Look and feel: In many ways, the Valentino spring/summer 2022 collection was a strengthening of the maison's codes while reimagining Valentino for the now. As teased in the pre-show visuals, Piccioli took pieces from the archive and thoroughly reproduced them as perfect examples of the maison's enduring legacy. They may be styled differently for the show (and for today's context), but essentially, they're historical displacements that clearly are able to stand the test of time. In menswear, the 'Valentino Archive' (as they're tagged) pieces largely come in the form of denim jeans that grounded the collection's more luxe fabrications and treatments.
Generally, there was a heavy use of the couture-linked taffetas that were treated in a myriad of ways. The rich, acid-hued fabrics were expertly fashioned into flou-filled tailoring with different-coloured layers often beautifully matched together in one outfit. The outfits were vibrant and had that signature taffeta sheen, but at the same time, designed to not be as precious as they seem—exemplified by strategic splicing of seams.

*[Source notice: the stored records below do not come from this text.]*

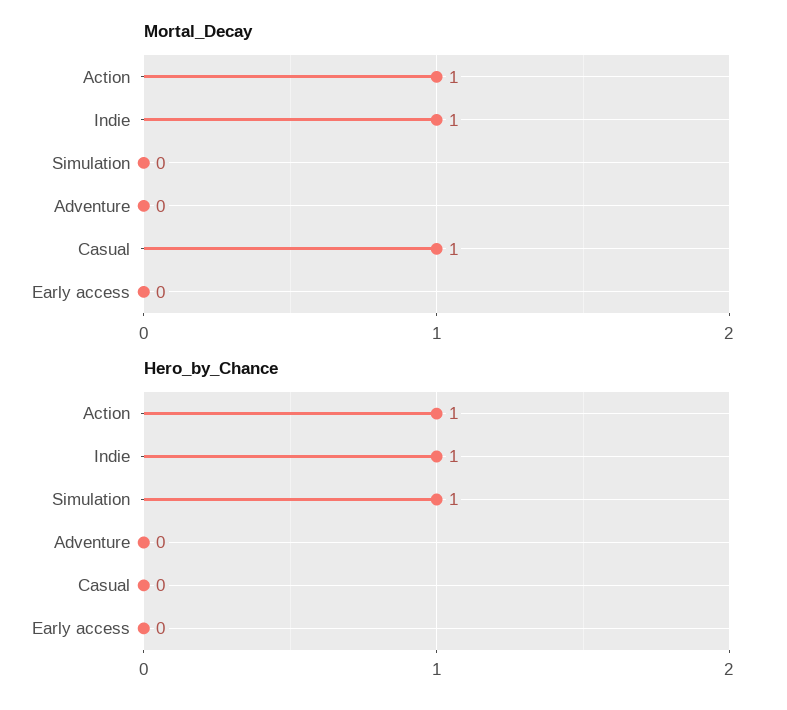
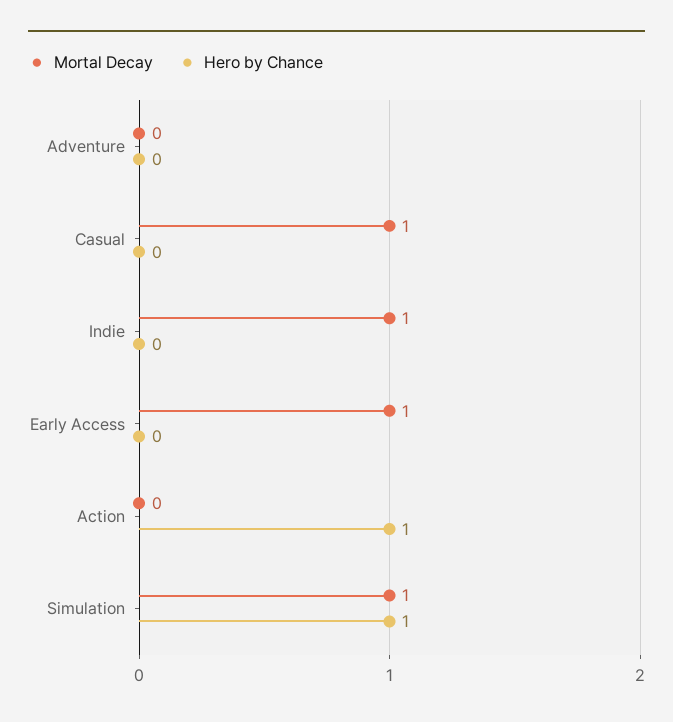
  {
    "Mortal_Decay": {
-     "Action": 1,
+     "Action": 0,
      "Indie": 1,
-     "Simulation": 0,
+     "Simulation": 1,
      "Adventure": 0,
      "Casual": 1,
-     "Early access": 0
+     "Early access": 1
    },
    "Hero_by_Chance": {
      "Action": 1,
-     "Indie": 1,
+     "Indie": 0,
      "Simulation": 1,
      "Adventure": 0,
      "Casual": 0,
      "Early access": 0
    }
  }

Favourite looks: The multi-layered and multicoloured look 17 was aesthetically so simple to put together but had so much personality—a drop-shoulder coat worn over a cleanly designed shirt matched with shorts paired with matching short tights, and all topped with a pearl necklace (a personal favourite of mine). Then there's look 40's deliciously crafted oversized gilet that seemed to cover everything save for a peek of an inner top. Trust Piccioli to create an oversized outerwear that would've otherwise been unfortunately compared to that of a flasher coat.
For the perfect embodiment of that flou tailoring I mentioned before, there's look 41 with a rather tonal approach of an aubergine suit with a magenta shirt affixed with a neck scarf. It's something Harry Styles would look at home in, no doubt—a soft boy aesthetic but definitely edgier and more current.
Favourite accessories: As someone who loves pearl necklaces (they're such simple accessories that classes anything up), it's really Valentino spring/summer 2022's offering that caught my attention. They're a full round of pearls with the addition of the V logo right in the middle.
But when it comes to bags, there's nothing quite like the Valentino Garavani Roman Studs and look 80's messenger version is one that's bound to stick around for years and would still remain stylish beyond that. As for footwear, I'm eyeing the versatile studded slides (looks 32 and 65) worn with socks because they toe the fine line between unnecessary and just pure genius for me.